- _Exercise_
Across the entries below, count the lines in which the word "servizo" occurs. Reply with the count alone.

[Excerpts from a dataset]
□ □ □ □ □

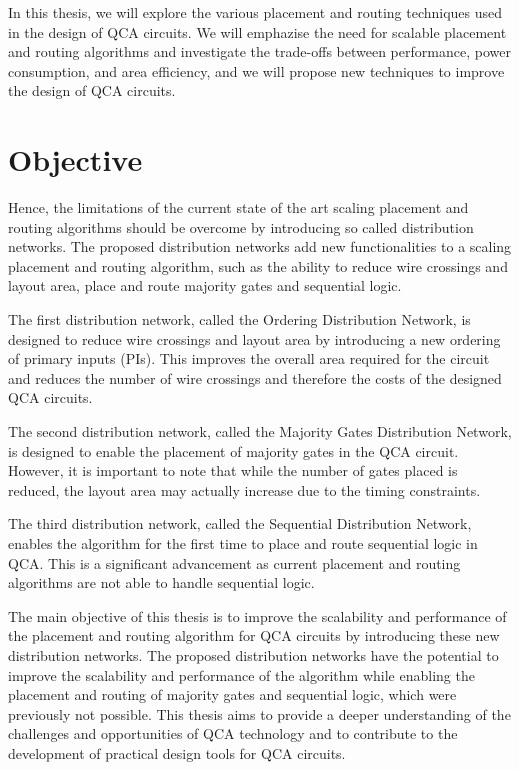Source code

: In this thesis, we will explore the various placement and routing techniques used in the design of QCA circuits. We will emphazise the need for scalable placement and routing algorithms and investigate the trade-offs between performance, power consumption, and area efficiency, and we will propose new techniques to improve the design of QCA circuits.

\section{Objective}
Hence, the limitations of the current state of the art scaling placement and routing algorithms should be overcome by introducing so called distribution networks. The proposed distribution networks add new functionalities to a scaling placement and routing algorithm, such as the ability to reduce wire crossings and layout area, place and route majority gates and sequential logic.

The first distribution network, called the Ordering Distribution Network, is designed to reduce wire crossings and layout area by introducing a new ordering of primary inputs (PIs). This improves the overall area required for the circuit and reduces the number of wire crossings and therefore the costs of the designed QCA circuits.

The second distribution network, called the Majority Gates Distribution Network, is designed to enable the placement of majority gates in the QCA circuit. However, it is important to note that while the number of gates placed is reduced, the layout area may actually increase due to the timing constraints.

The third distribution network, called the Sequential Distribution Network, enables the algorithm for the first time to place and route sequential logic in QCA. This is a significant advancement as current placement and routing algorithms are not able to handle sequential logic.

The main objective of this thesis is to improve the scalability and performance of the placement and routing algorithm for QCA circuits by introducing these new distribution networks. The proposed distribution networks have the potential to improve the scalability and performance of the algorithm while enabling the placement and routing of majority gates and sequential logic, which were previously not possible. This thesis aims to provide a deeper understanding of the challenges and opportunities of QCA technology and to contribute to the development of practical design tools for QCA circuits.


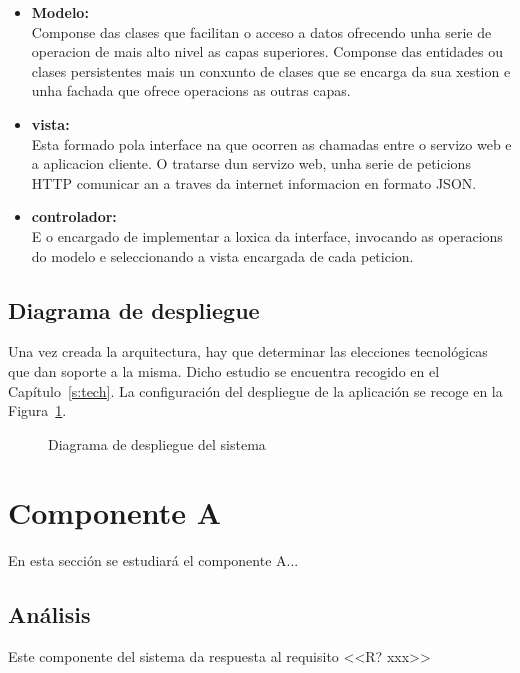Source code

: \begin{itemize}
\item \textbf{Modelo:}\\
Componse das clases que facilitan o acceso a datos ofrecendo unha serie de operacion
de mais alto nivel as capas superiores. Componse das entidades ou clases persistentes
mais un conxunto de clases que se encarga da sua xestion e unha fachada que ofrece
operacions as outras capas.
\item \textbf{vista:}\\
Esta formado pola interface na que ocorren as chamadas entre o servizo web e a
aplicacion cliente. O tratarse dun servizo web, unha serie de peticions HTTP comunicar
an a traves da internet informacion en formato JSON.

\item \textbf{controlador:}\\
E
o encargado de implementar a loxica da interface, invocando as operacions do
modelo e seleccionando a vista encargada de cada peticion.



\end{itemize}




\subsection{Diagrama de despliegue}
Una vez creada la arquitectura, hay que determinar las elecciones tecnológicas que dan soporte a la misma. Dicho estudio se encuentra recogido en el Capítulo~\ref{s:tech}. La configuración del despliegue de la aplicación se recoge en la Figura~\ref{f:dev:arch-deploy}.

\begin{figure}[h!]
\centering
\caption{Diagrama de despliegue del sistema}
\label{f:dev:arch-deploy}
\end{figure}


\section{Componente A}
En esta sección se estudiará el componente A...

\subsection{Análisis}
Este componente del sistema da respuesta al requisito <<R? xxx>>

□ □ □ □ □

- _Output below_
2